Sorry if I wasn’t clear - the reason I am asking about your venv and Python interpreter is, if you install openai on a different version of Python than what your venv is running on, then you will have these issues - you are having all the issues I used to have :smiley: but don’t worry, they are figure-out-able. It will prob take more time than you would like because your coding environment may have small differences from solutions online. But don’t worry, the solution is probably right before your eyes.

I actually installed everything using the same version of python and virtual environment. I’ll try docker-compose build --no-cache django.

i selected my virtual environment, i don’t think this will work icl. The issue will still be there

I guess I’m not on my game today. The incorrect installation is being expected somewhere, and imo it’s likely that your pip is looking in the wrong python directory, so some config issue somewhere, but there are definitely other causes. I had the wrong Python version in my Dockerfile once. It’s just really hard to tell without being able to see your whole environment.
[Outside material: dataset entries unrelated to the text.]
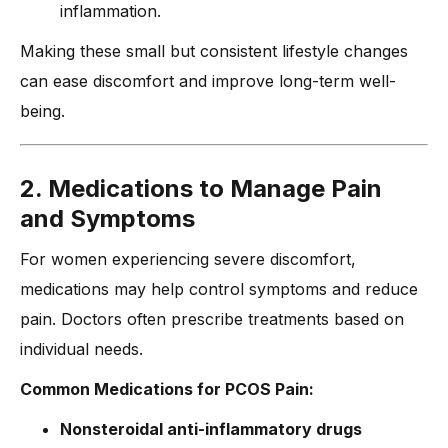
inflammation.
Making these small but consistent lifestyle changes
can ease discomfort and improve long-term well-
being.
2. Medications to Manage Pain
and Symptoms
For women experiencing severe discomfort,
medications may help control symptoms and reduce
pain. Doctors often prescribe treatments based on
individual needs.
Common Medications for PCOS Pain:
Nonsteroidal anti-inflammatory drugs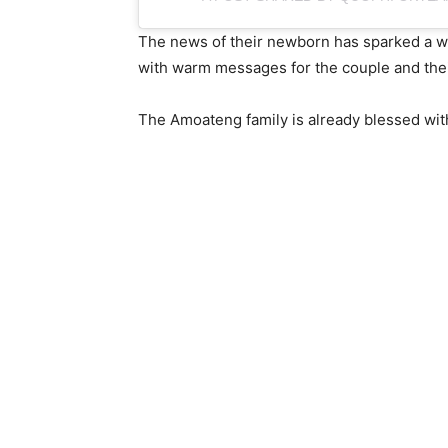
The news of their newborn has sparked a wav
with warm messages for the couple and thei
The Amoateng family is already blessed with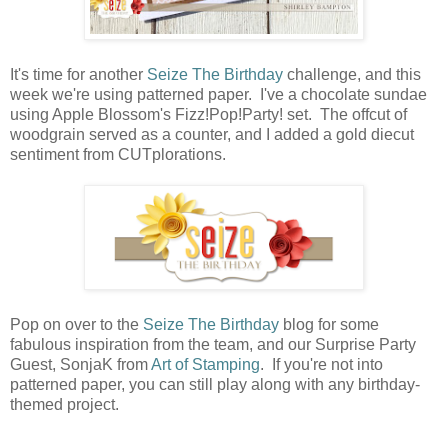
It's time for another
Seize The Birthday
challenge, and this
week we're using patterned paper. I've a chocolate sundae
using Apple Blossom's Fizz!Pop!Party! set. The offcut of
woodgrain served as a counter, and I added a gold diecut
sentiment from CUTplorations.
Pop on over to the
Seize The Birthday
blog for some
fabulous inspiration from the team, and our Surprise Party
Guest, SonjaK from
Art of Stamping
. If you're not into
patterned paper, you can still play along with any birthday-
themed project.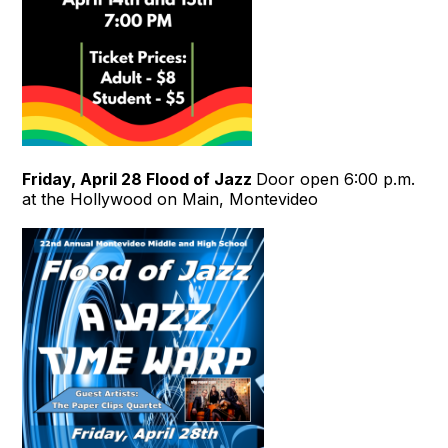
Friday, April 28
Flood of Jazz
Door open 6:00 p.m.
at the Hollywood on Main, Montevideo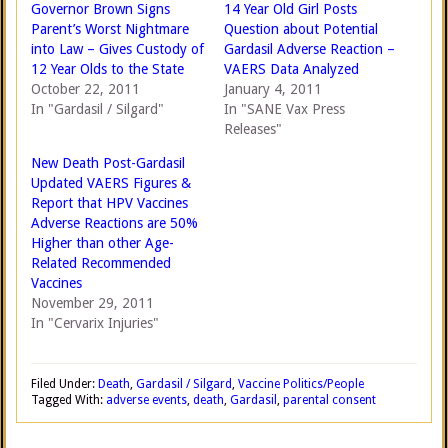
Governor Brown Signs
14 Year Old Girl Posts
Parent’s Worst Nightmare
Question about Potential
into Law – Gives Custody of
Gardasil Adverse Reaction –
12 Year Olds to the State
VAERS Data Analyzed
October 22, 2011
January 4, 2011
In "Gardasil / Silgard"
In "SANE Vax Press
Releases"
New Death Post-Gardasil
Updated VAERS Figures &
Report that HPV Vaccines
Adverse Reactions are 50%
Higher than other Age-
Related Recommended
Vaccines
November 29, 2011
In "Cervarix Injuries"
Filed Under:
Death
,
Gardasil / Silgard
,
Vaccine Politics/People
Tagged With:
adverse events
,
death
,
Gardasil
,
parental consent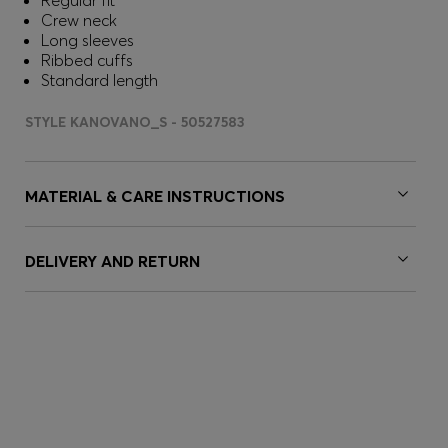
Regular fit
Crew neck
Long sleeves
Ribbed cuffs
Standard length
STYLE KANOVANO_S - 50527583
MATERIAL & CARE INSTRUCTIONS
DELIVERY AND RETURN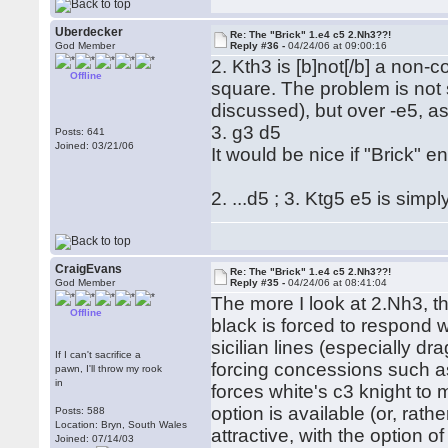
Uberdecker
Re: The "Brick" 1.e4 c5 2.Nh3??!
God Member
Reply #36 -
04/24/06 at 09:00:16
2. Kth3 is [b]not[/b] a non-
Offline
square. The problem is not 
discussed), but over -e5, as 
3. g3 d5
Posts: 641
Joined: 03/21/06
It would be nice if "Brick" 
2. ...d5 ; 3. Ktg5 e5 is simp
CraigEvans
Re: The "Brick" 1.e4 c5 2.Nh3??!
God Member
Reply #35 -
04/24/06 at 08:41:04
The more I look at 2.Nh3, the
Offline
black is forced to respond w
sicilian lines (especially d
If I can't sacrifice a
forcing concessions such a
pawn, I'll throw my rook
in
forces white's c3 knight to 
option is available (or, rathe
Posts: 588
Location: Bryn, South Wales
attractive, with the option of
Joined: 07/14/03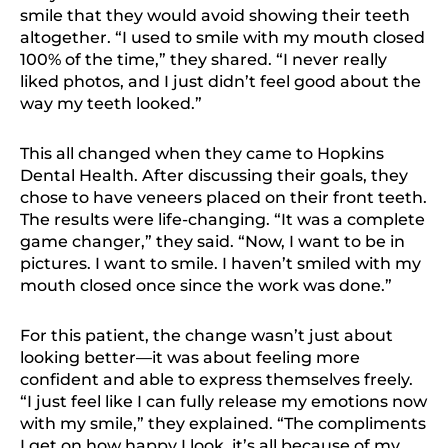
smile that they would avoid showing their teeth
altogether. “I used to smile with my mouth closed
100% of the time,” they shared. “I never really
liked photos, and I just didn’t feel good about the
way my teeth looked.”
This all changed when they came to Hopkins
Dental Health. After discussing their goals, they
chose to have veneers placed on their front teeth.
The results were life-changing. “It was a complete
game changer,” they said. “Now, I want to be in
pictures. I want to smile. I haven’t smiled with my
mouth closed once since the work was done.”
For this patient, the change wasn’t just about
looking better—it was about feeling more
confident and able to express themselves freely.
“I just feel like I can fully release my emotions now
with my smile,” they explained. “The compliments
I get on how happy I look, it’s all because of my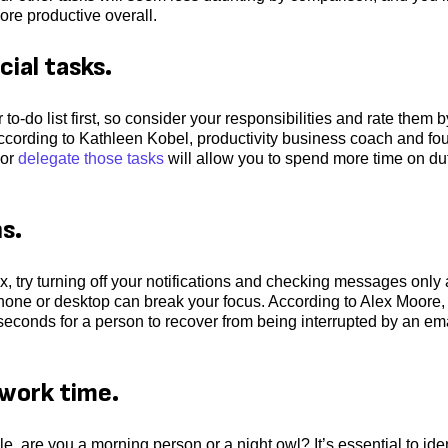
ore productive overall.
cial tasks.
to-do list first, so consider your responsibilities and rate them b
. According to Kathleen Kobel, productivity business coach and fo
 or
delegate those tasks
will allow you to spend more time on du
ns.
x, try turning off your notifications and checking messages only 
phone or desktop can break your focus. According to Alex Moore
 seconds for a person to recover from being interrupted by an em
 work time.
, are you a morning person or a night owl? It’s essential to iden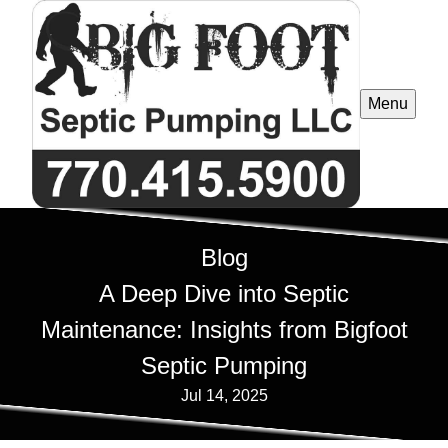
Menu
Blog
A Deep Dive into Septic
Maintenance: Insights from Bigfoot
Septic Pumping
Jul 14, 2025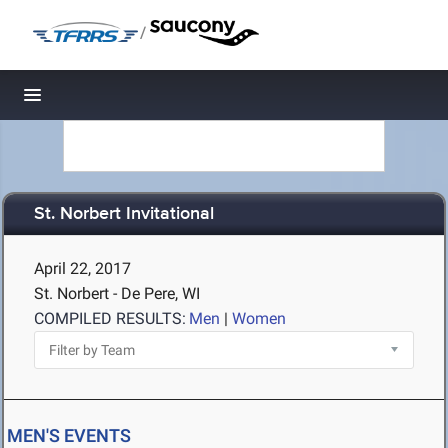
/
Toggle navigation
St. Norbert Invitational
April 22, 2017
St. Norbert - De Pere, WI
COMPILED RESULTS:
Men
|
Women
MEN'S EVENTS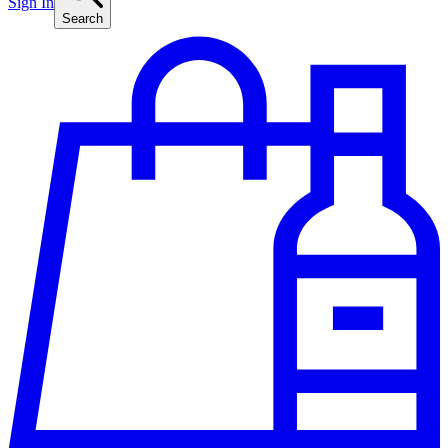
Sign In
Search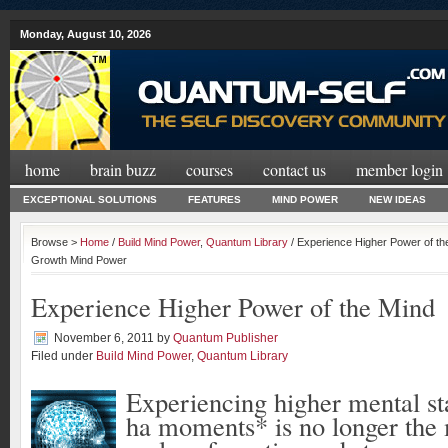
Monday, August 10, 2026
home
brain buzz
courses
contact us
member login
EXCEPTIONAL SOLUTIONS
FEATURES
MIND POWER
NEW IDEAS
Browse >
Home
/
Build Mind Power
,
Quantum Library
/ Experience Higher Power of the
Growth Mind Power
Experience Higher Power of the Mind
November 6, 2011
by
Quantum Publisher
Filed under
Build Mind Power
,
Quantum Library
Experiencing higher mental st
ha moments* is no longer the 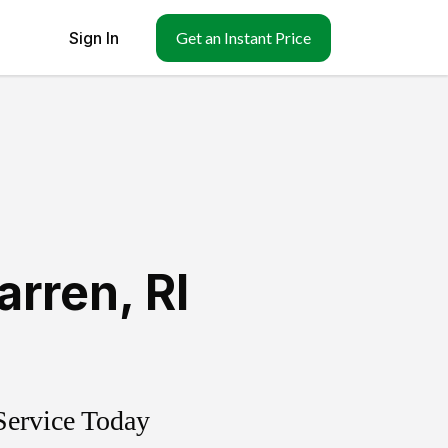
Sign In
Get an Instant Price
arren
,
RI
Service Today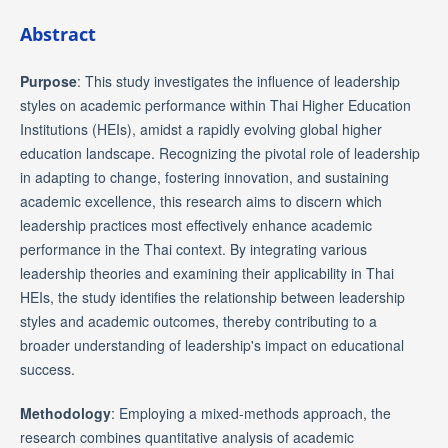
Abstract
Purpose
: This study investigates the influence of leadership
styles on academic performance within Thai Higher Education
Institutions (HEIs), amidst a rapidly evolving global higher
education landscape. Recognizing the pivotal role of leadership
in adapting to change, fostering innovation, and sustaining
academic excellence, this research aims to discern which
leadership practices most effectively enhance academic
performance in the Thai context. By integrating various
leadership theories and examining their applicability in Thai
HEIs, the study identifies the relationship between leadership
styles and academic outcomes, thereby contributing to a
broader understanding of leadership's impact on educational
success.
Methodology
: Employing a mixed-methods approach, the
research combines quantitative analysis of academic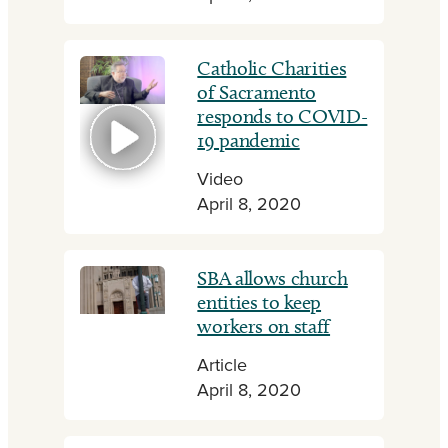
Catholic Charities
of Sacramento
responds to COVID-
19 pandemic
Video
April 8, 2020
SBA allows church
entities to keep
workers on staff
Article
April 8, 2020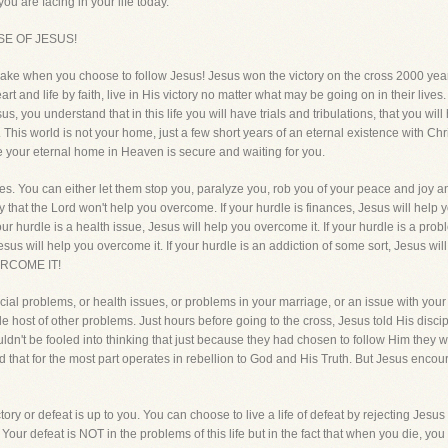
you are facing in your life today.
SE OF JESUS!
 make when you choose to follow Jesus! Jesus won the victory on the cross 2000 yea
 heart and life by faith, live in His victory no matter what may be going on in their li
s, you understand that in this life you will have trials and tribulations, that you wi
This world is not your home, just a few short years of an eternal existence with Ch
since your eternal home in Heaven is secure and waiting for you.
dles. You can either let them stop you, paralyze you, rob you of your peace and joy 
y that the Lord won't help you overcome. If your hurdle is finances, Jesus will help y
ur hurdle is a health issue, Jesus will help you overcome it. If your hurdle is a prob
esus will help you overcome it. If your hurdle is an addiction of some sort, Jesus wi
ERCOME IT!
ial problems, or health issues, or problems in your marriage, or an issue with you
le host of other problems. Just hours before going to the cross, Jesus told His discip
uldn't be fooled into thinking that just because they had chosen to follow Him they 
ld that for the most part operates in rebellion to God and His Truth. But Jesus enco
ictory or defeat is up to you. You can choose to live a life of defeat by rejecting Jesu
. Your defeat is NOT in the problems of this life but in the fact that when you die, you 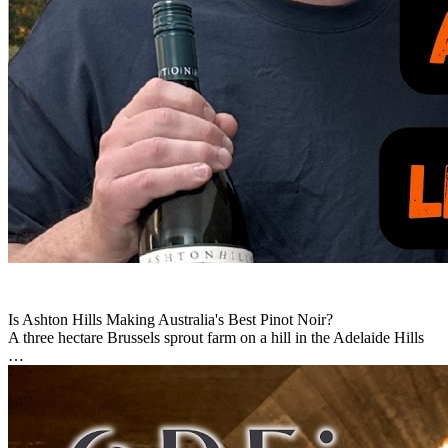
Is Ashton Hills Making Australia's Best Pinot Noir?
A three hectare Brussels sprout farm on a hill in the Adelaide Hills
…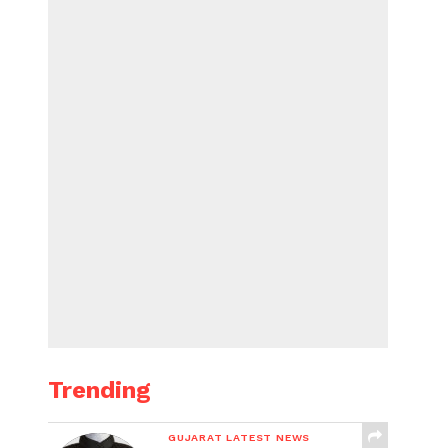
Trending
GUJARAT LATEST NEWS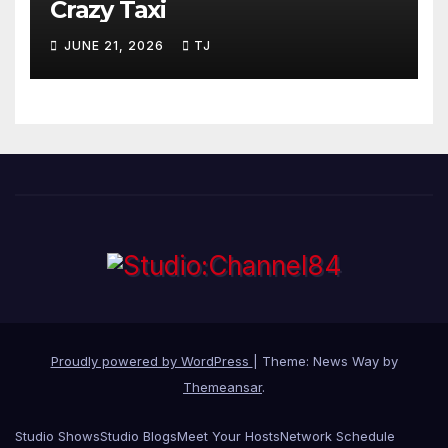
Crazy Taxi
JUNE 21, 2026
TJ
Proudly powered by WordPress
|
Theme: News Way by
Themeansar
.
Studio Shows
Studio Blogs
Meet Your Hosts
Network Schedule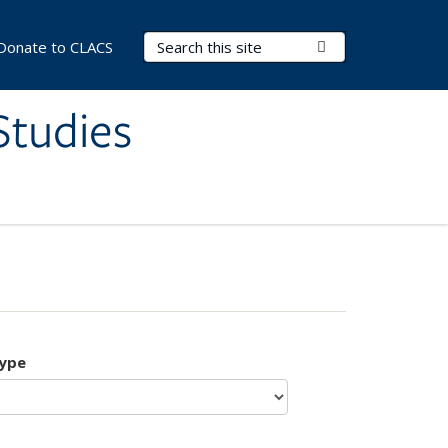
Search Terms
Submit Search
Donate to CLACS
Studies
type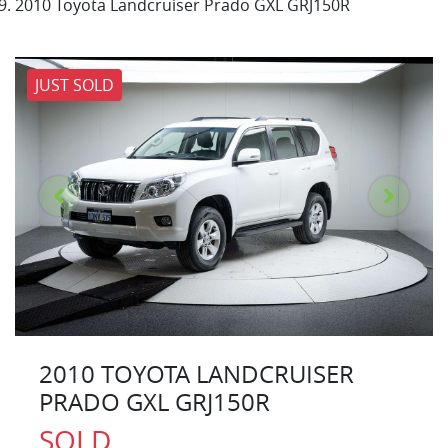
2010 Toyota Landcruiser Prado GXL GRJ150R
JUST SOLD
2010 TOYOTA LANDCRUISER
PRADO GXL GRJ150R
SOLD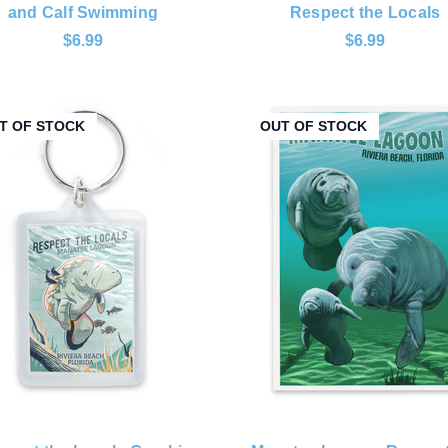
and Calf Swimming
Respect the Locals
$6.99
$6.99
T OF STOCK
OUT OF STOCK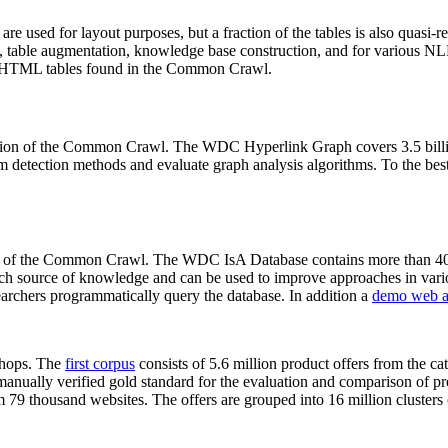
 are used for layout purposes, but a fraction of the tables is also quasi-r
arch, table augmentation, knowledge base construction, and for various 
lion HTML tables found in the Common Crawl.
sion of the Common Crawl. The WDC Hyperlink Graph covers 3.5 billi
 detection methods and evaluate graph analysis algorithms. To the best 
on of the Common Crawl. The WDC IsA Database contains more than 40
 rich source of knowledge and can be used to improve approaches in vari
archers programmatically query the database. In addition a
demo web a
-shops. The
first corpus
consists of 5.6 million product offers from the 
anually verified gold standard for the evaluation and comparison of p
 79 thousand websites. The offers are grouped into 16 million clusters o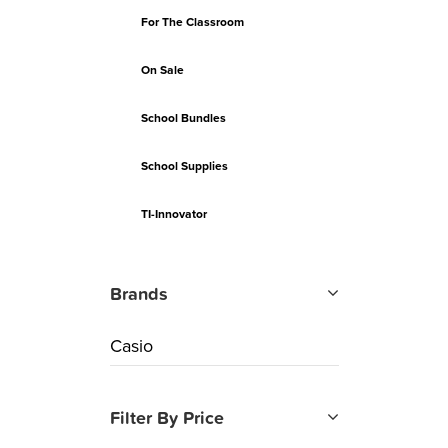
For The Classroom
On Sale
School Bundles
School Supplies
TI-Innovator
Brands
Casio
Filter By Price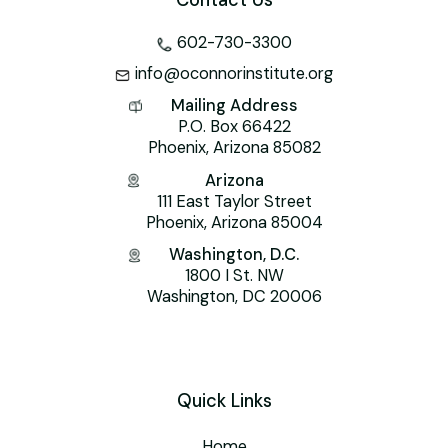
Contact Us
602-730-3300
info@oconnorinstitute.org
Mailing Address
P.O. Box 66422
Phoenix, Arizona 85082
Arizona
111 East Taylor Street
Phoenix, Arizona 85004
Washington, D.C.
1800 I St. NW
Washington, DC 20006
Quick Links
Home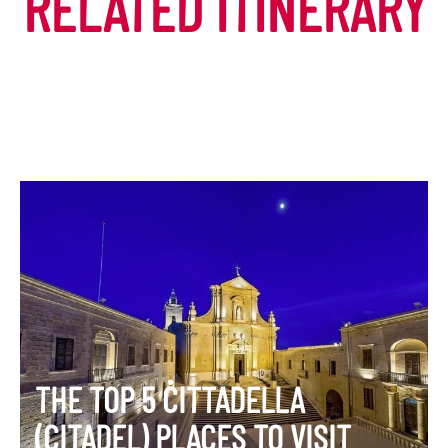
RELATED ITINERARY
THE TOP 5 ĊITTADELLA
(CITADEL) PLACES TO VISIT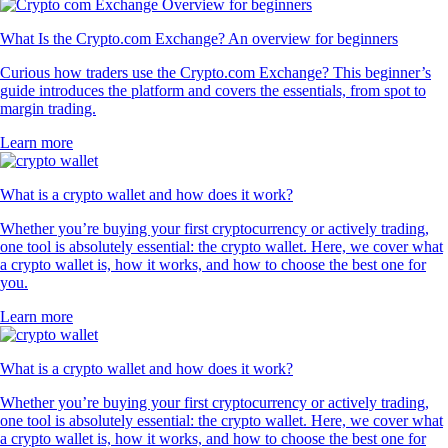
What Is the Crypto.com Exchange? An overview for beginners
Curious how traders use the Crypto.com Exchange? This beginner’s
guide introduces the platform and covers the essentials, from spot to
margin trading.
Learn more
What is a crypto wallet and how does it work?
Whether you’re buying your first cryptocurrency or actively trading,
one tool is absolutely essential: the crypto wallet. Here, we cover what
a crypto wallet is, how it works, and how to choose the best one for
you.
Learn more
What is a crypto wallet and how does it work?
Whether you’re buying your first cryptocurrency or actively trading,
one tool is absolutely essential: the crypto wallet. Here, we cover what
a crypto wallet is, how it works, and how to choose the best one for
I can show you my Django Dockerfile for my gpt app:

# Dockerfile
FROM python:3.11.5

# Set environment variables
ENV PYTHONDONTWRITEBYTECODE 1
ENV PYTHONUNBUFFERED 1

# Set work directory
WORKDIR /code

# Install system dependencies
RUN apt-get update && apt-get install -y --no-install-recommends \
    gcc \
    libpq-dev \
    && rm -rf /var/lib/apt/lists/*

# Install Python dependencies
COPY requirements.txt /code/
RUN pip install --no-cache-dir -r requirements.txt

# Copy project
COPY . /code/

# Collect static files
RUN python manage.py collectstatic --noinput

CMD daphne -p 8001 -b 0.0.0.0 scribe4.asgi:application

For me, the “RUN pip install --no-cache-dir -r requirements.txt” was helpful. Sorry I can’t be of better help atm. Again these are always hard to troubleshoot without knowing or having gone through the setup for your environment.